Now you’re probably right that, unless your state has already voted, my preferred candidate will probably need your vote to get to the finish line. And sure, I’d love for you to vote for Sanders because I firmly believe that enacting the policies in his platform would improve millions of lives. But you are in for a rude awakening if you believe Sanders supporters, myself included, will accept any responsibility for your choices. There’s a narrow context in which I care about what you do on primary day, but when it comes to you and me, personally?

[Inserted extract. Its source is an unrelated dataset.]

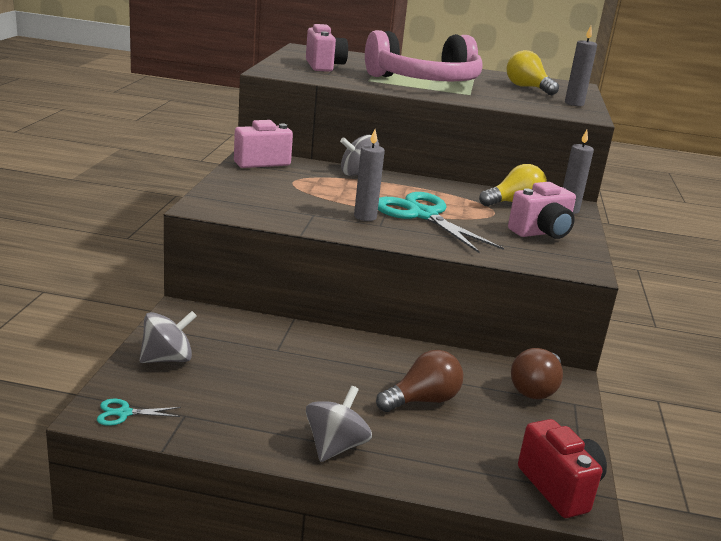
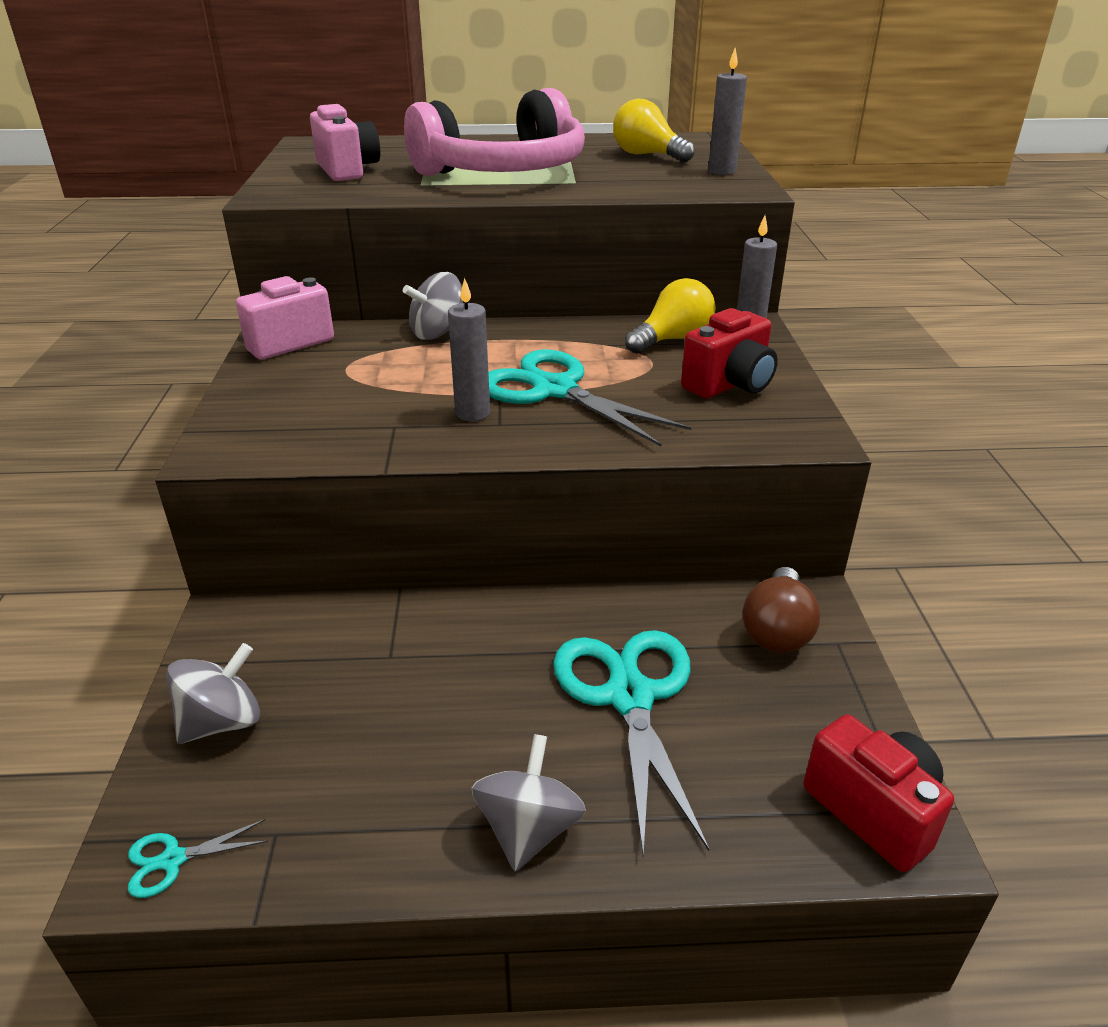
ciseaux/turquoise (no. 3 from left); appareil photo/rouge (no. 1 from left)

We are strangers on the internet. I am neither your campaign point-of-contact nor your keeper. Vote for Sanders or vote for Biden. Write in Elizabeth Warren, or Amy Klobuchar, or take a selfie with a doodle of Hermione Granger on your ballot. Your right to vote might have been hard-earned by others but it is yours to apply as you see fit. All I ask is, in the name of all that’s holy, whatever choice you make: Own Your Shit.